The idea of protected left turns addressed a problem that was created by the signals themselves. Particularly on narrow streets, the presence of the signals tended to cause traffic to move in blocks. This was not a bad thing except when vehicles stacked up waiting for clearance to make left turns. Early left turn pockets, where they existed at all, were often small and could only hold two or three vehicles. (Left turn pockets usually caused a reduction in greatly needed parking places since the through lanes had to be spread wider apart.) Vehicles wanting to turn left could stack up to the point that they blocked through traffic.
The first protected left turns simply provided a few seconds of a green left arrow display before the green light to let cars that had not made it through the last green light cycle clear the intersection before through traffic started moving. These short intervals would usually clear up any backlog of cars.
Also these signals appeared back in the days when few intersections had separate pedestrian signals. Therefore the most common display was for the green arrow to appear while the red light remained lit, even in instances where no conflicting oncoming left turns were permitted. Since pedestrians moved according to the vehicle traffic signal indications, traffic engineers wanted them to stay put and not step out into left turning traffic since doing so would present a risk as well as defeat the purpose of the protected left turn indication.
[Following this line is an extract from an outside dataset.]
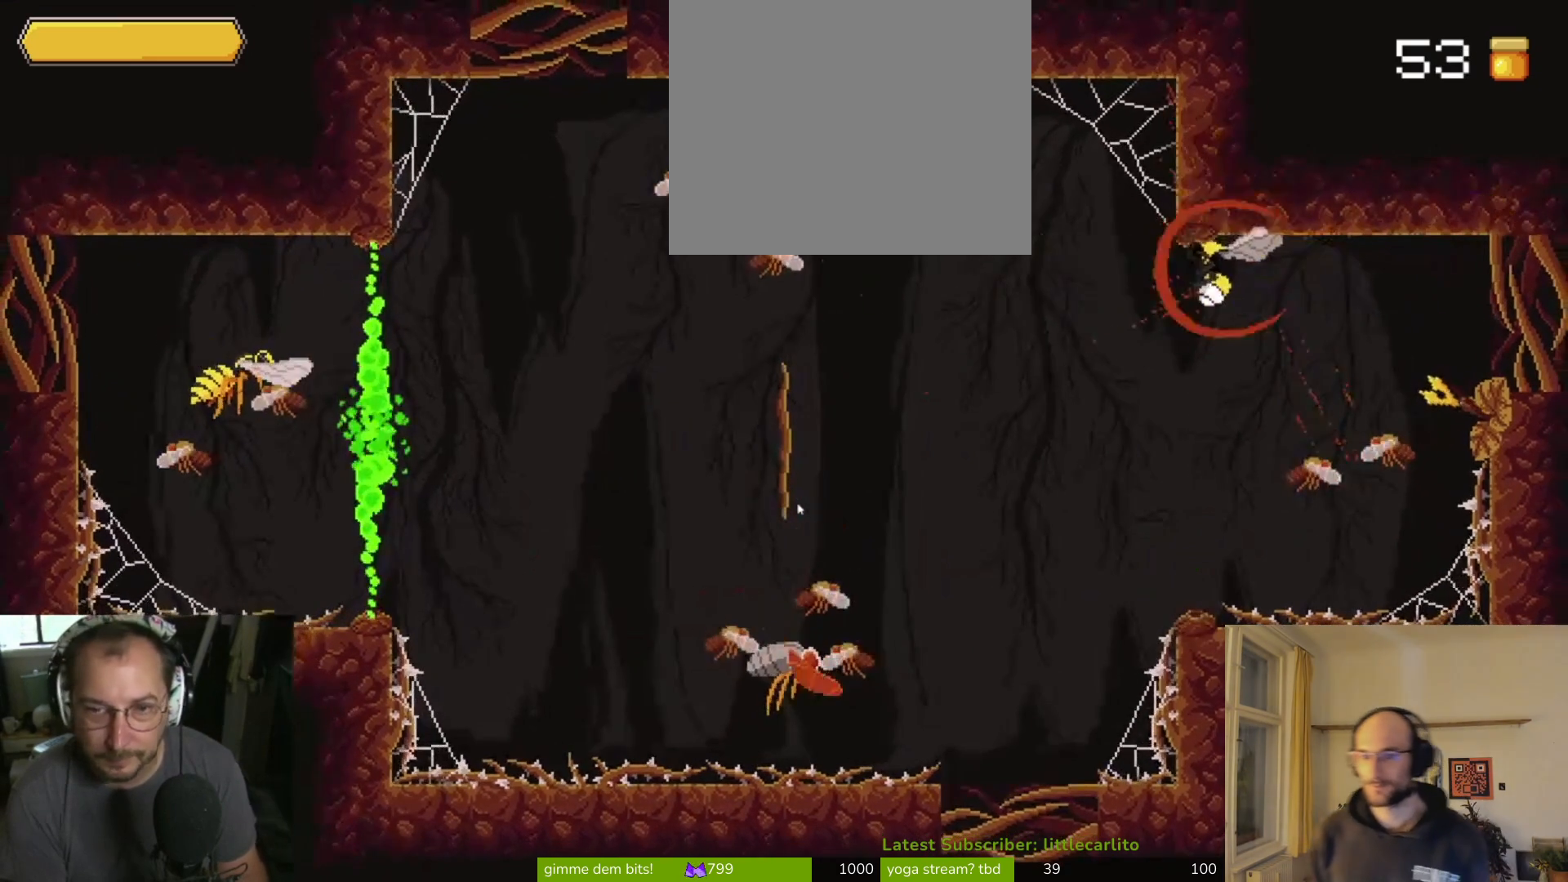
{"buttons": ["CROSS"], "left_stick": "left", "right_stick": "center", "events": [[433, "CROSS", "down"]]}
Generally speaking there were two common protected left turn displays in situations where separate signals and separate phasing was not provided for left turns.
In the first instance the signal provided a left arrow indication, then it changed to a green ball indication. Traffic had a protected left turn during the arrow, then vehicles still could make a left turn on the green ball indication provided that they yielded to oncoming traffic and pedestrians.